アルゼンチンタンゴは権力と相性が悪い。そもそもがアンチ権力である。というより、舞踏史を紐解くと、ダンスとは反権力である場合も多いのである。西洋中世では教会に禁止された民族舞踊がどれだけあったことか。奴隷のアンチ権力の踊りのカポエラをはじめ、植民地時代以降は黒人のダンスは圧政からの解放の旗印であったであろう。この日本でも盆踊り禁止令から、ダンスホールでやんちゃ騒ぎを禁じる風営法まで、枚挙にいとまがない。
かたや権力にうまく食い込んだ舞踏もある。やはりバレエがその筆頭であろう。そもそもが民衆の合唱曲に合わせて踊られた宮廷の気晴らしであったものが、ルイ14世の肩入れにより、華々しい貴族の文化となった。とはいえ、バレエもロマン主義には反権力と結託することになる。ここの経緯は複雑なので、また別の場所に譲る。能、狂言、歌舞伎もうまいこと権力に入り込んで、政府の支援を受けてきた。
19世紀末、ラプラタ川の場末の貧民街で産声をあげたタンゴも、元々は眉をひそめられるような、いかがわしい踊りだった。娼婦やポン引き、ヒモの類の踊りなのでそりゃそうである。だがうまいことフランスで評価され、20世紀初頭ヨーロッパでタンゴ扇風が吹き荒れることに。カトリックに潰されそうにもなったがなんとか切り抜けて(ここも面白いので、また別稿に)ユネスコの無形文化財として認められ、今に至る。なんとか権力に取り入った格好だが、如何せん汚職の巣窟である政府がデフォルトをネタのように繰り返すので、政府からの援助があまり期待できない。実際ミロンガに通う人たちは、働いてない人も多いので、やっぱりいかがわしいところはある。
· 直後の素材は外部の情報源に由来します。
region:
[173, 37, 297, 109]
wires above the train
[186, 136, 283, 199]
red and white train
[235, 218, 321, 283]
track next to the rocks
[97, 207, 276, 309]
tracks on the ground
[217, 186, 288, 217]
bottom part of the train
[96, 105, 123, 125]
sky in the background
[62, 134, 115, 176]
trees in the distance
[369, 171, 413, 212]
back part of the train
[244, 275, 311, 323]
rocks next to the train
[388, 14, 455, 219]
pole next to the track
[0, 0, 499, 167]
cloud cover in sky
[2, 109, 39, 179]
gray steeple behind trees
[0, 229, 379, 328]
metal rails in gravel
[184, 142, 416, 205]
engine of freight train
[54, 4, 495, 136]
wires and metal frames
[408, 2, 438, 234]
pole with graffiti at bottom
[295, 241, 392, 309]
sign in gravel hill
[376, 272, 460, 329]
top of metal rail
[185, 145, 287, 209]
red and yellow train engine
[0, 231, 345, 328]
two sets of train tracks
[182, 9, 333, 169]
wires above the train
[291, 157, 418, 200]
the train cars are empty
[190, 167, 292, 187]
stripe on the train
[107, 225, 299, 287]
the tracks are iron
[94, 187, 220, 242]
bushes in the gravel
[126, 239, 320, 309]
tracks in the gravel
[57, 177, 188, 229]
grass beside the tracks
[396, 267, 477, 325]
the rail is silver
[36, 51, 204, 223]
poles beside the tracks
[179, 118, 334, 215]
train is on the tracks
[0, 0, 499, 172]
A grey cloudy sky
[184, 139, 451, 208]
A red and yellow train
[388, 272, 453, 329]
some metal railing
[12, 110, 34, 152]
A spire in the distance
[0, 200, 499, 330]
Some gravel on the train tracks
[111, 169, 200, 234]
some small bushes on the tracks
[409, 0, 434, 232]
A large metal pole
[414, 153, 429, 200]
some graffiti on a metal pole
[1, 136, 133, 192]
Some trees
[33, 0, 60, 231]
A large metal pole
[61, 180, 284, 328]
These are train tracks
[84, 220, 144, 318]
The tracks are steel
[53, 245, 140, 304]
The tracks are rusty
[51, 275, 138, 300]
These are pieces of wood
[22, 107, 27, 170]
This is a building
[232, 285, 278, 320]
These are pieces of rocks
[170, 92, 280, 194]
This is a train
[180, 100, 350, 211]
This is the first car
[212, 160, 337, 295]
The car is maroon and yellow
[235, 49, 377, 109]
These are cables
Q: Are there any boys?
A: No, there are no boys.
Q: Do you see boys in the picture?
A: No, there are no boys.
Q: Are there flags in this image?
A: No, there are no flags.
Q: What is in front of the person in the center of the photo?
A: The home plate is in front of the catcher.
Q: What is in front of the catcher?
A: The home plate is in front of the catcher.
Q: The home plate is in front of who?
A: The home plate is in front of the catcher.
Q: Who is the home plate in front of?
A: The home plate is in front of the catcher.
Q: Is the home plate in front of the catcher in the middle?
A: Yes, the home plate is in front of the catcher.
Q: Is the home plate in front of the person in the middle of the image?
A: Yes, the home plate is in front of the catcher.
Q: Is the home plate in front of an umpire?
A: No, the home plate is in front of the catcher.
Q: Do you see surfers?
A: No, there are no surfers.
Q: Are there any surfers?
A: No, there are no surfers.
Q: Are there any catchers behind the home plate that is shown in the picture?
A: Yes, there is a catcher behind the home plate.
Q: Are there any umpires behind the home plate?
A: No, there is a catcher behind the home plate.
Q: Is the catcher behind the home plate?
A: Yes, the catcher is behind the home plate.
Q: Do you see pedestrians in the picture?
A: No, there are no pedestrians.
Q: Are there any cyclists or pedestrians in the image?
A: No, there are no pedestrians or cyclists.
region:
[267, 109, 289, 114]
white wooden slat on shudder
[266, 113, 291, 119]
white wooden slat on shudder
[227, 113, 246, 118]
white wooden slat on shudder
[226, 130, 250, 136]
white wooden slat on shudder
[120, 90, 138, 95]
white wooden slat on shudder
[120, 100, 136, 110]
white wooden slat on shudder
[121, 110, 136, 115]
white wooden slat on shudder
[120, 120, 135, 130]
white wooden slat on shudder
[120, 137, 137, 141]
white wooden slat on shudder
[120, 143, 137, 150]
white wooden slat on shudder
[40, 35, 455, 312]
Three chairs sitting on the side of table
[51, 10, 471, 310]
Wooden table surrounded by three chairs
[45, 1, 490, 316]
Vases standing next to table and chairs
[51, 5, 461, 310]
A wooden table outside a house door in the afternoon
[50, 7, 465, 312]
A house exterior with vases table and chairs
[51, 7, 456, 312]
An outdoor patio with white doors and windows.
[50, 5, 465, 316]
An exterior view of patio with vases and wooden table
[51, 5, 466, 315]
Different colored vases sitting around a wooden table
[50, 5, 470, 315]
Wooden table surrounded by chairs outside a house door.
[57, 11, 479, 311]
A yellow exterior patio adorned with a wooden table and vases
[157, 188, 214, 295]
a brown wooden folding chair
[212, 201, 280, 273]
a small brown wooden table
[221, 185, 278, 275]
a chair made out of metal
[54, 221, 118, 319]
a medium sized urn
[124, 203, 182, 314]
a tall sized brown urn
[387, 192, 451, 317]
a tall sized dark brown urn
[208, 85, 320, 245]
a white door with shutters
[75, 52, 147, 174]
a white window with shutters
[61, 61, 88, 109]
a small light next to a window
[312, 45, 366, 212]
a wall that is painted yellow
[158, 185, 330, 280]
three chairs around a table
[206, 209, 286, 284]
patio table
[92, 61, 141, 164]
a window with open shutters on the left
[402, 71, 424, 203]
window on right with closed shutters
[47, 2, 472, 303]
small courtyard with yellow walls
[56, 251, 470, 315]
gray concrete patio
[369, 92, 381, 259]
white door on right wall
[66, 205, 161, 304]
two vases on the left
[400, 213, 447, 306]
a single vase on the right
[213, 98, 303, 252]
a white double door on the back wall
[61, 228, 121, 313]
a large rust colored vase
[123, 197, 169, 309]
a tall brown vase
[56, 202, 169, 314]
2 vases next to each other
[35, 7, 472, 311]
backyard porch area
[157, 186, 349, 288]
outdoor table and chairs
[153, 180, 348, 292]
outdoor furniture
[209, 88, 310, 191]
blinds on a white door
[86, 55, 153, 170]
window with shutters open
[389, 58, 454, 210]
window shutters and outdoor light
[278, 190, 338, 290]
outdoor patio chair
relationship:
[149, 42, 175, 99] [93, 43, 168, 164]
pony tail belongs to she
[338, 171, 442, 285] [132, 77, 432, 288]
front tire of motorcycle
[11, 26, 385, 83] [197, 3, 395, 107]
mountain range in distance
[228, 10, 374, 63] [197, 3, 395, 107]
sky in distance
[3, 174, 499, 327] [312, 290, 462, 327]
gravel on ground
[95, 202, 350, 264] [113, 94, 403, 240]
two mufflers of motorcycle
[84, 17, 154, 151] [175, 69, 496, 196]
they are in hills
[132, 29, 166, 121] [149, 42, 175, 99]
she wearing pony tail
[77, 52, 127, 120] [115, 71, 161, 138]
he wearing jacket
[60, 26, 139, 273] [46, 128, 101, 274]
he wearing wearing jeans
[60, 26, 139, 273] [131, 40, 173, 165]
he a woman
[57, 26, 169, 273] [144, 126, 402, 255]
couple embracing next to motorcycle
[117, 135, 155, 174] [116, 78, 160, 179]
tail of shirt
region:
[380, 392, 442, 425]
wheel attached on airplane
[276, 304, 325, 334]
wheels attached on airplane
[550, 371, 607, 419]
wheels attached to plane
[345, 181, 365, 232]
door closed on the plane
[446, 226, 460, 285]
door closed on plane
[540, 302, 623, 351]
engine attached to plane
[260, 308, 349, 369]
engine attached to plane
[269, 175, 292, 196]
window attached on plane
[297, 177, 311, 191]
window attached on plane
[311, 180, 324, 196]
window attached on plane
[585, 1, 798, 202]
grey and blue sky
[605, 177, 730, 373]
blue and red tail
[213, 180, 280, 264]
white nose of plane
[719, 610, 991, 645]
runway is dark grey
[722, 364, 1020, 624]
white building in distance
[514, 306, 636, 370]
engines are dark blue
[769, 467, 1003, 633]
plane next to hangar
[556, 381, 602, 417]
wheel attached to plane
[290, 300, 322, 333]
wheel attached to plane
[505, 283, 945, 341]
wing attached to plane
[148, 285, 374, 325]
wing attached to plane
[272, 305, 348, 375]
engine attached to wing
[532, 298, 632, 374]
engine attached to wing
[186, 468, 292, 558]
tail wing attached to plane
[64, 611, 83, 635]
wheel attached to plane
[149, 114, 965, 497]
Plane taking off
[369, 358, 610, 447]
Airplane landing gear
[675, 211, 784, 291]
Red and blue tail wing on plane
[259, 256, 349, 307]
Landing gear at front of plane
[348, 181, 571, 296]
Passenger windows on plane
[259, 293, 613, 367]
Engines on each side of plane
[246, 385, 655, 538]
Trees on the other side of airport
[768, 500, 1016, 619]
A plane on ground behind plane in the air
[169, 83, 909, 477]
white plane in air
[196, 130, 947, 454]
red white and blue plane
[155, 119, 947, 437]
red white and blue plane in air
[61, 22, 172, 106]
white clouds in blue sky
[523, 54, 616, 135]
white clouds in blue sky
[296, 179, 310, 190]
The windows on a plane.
普通の家庭生活とは両立が難しい、ダメ人間の踊りという側面も否定しがたい。
コロナが来る前から、グレーゾーンを漂っていたアルゼンチンタンゴ。残念ながらコロナでさらに黒い方へと傾いてしまった感があるが、しかしながら、AIと機械に仕事を奪われていく人間が、その身を寄せ合い、人間にしかない身体性を使って、発展させる文化があるとすれば、私見ではそれはアルゼンチンタンゴでしかあり得ない。アルゼンチンタンゴは、アブラッソ(抱擁)と呼ばれる独自のシステムを通した、ペア同士の身体の対話、美しいボディランゲージによって成立している。そしてこれは非常に創造性が豊かで、アブラッソの中でいくらでも新たに新しいステップを創作することができる。文学研究者として、異文化理解を生業としてきたが、やはり今の時代は言語によるコミュニケーションが限界を迎えているように思う。文化相対主義の元、個々の文化が自分の正当性を主張し、真理の基準が失われた世界。当然の帰結としてナショナリズムが高まり、外国人差別が横行する。その中でいくら言葉を発しても、どうしても伝わらない、ヘイトスピーチに代表されるような、攻撃的な無理解に陥ることが多々ある。そんな流れに対抗するために、アルゼンチンタンゴができることがある。それは、身体の対話を通じ、互いの自由を相互承認すること、しかもそれが独りよがりの自己主張ではなく、互いの身体性を祝福するような、そうした非常にレベルの高い相互承認。その相互承認は、国籍を超え、言語を超えて世界に拡散してきたし、今もしつつある。IT時代、コロナで人々が分断される中、必ずや人と人の身体的な繋がりが大事になってくる。アルゼンチンタンゴというシステムはどんなにグレーゾーンに堕ちようとも、必ずやコロナ時代を生き抜き、IT時代にもっとも花ひらく文化となると信じてやまないのである。